[Provided records Boundary: Start]

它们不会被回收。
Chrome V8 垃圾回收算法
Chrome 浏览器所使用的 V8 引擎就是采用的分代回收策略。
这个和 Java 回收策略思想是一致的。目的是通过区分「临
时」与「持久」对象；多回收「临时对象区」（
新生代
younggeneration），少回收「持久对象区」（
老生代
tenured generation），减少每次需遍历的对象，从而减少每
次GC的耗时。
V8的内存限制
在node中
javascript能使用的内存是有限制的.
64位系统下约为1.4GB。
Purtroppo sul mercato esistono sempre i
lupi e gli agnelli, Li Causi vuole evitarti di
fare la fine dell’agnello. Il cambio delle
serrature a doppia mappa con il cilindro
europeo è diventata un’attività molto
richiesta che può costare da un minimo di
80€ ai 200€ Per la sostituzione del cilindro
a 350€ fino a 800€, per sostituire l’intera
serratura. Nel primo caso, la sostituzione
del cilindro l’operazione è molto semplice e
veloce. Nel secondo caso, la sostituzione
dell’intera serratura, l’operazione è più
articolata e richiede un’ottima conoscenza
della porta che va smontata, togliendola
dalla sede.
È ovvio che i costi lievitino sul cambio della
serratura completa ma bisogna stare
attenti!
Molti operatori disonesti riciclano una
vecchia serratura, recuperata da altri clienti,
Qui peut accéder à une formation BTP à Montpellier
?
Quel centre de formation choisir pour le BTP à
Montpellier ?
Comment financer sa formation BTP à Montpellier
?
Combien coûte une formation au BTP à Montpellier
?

[Provided records Boundary: End]

**To-do item**
Would you reproduce the material above in full, exactly as given?

**Solution to this problem**
它们不会被回收。
Chrome V8 垃圾回收算法
Chrome 浏览器所使用的 V8 引擎就是采用的分代回收策略。
这个和 Java 回收策略思想是一致的。目的是通过区分「临
时」与「持久」对象；多回收「临时对象区」（
新生代
younggeneration），少回收「持久对象区」（
老生代
tenured generation），减少每次需遍历的对象，从而减少每
次GC的耗时。
V8的内存限制
在node中
javascript能使用的内存是有限制的.
64位系统下约为1.4GB。
Purtroppo sul mercato esistono sempre i
lupi e gli agnelli, Li Causi vuole evitarti di
fare la fine dell’agnello. Il cambio delle
serrature a doppia mappa con il cilindro
europeo è diventata un’attività molto
richiesta che può costare da un minimo di
80€ ai 200€ Per la sostituzione del cilindro
a 350€ fino a 800€, per sostituire l’intera
serratura. Nel primo caso, la sostituzione
del cilindro l’operazione è molto semplice e
veloce. Nel secondo caso, la sostituzione
dell’intera serratura, l’operazione è più
articolata e richiede un’ottima conoscenza
della porta che va smontata, togliendola
dalla sede.
È ovvio che i costi lievitino sul cambio della
serratura completa ma bisogna stare
attenti!
Molti operatori disonesti riciclano una
vecchia serratura, recuperata da altri clienti,
Qui peut accéder à une formation BTP à Montpellier
?
Quel centre de formation choisir pour le BTP à
Montpellier ?
Comment financer sa formation BTP à Montpellier
?
Combien coûte une formation au BTP à Montpellier
?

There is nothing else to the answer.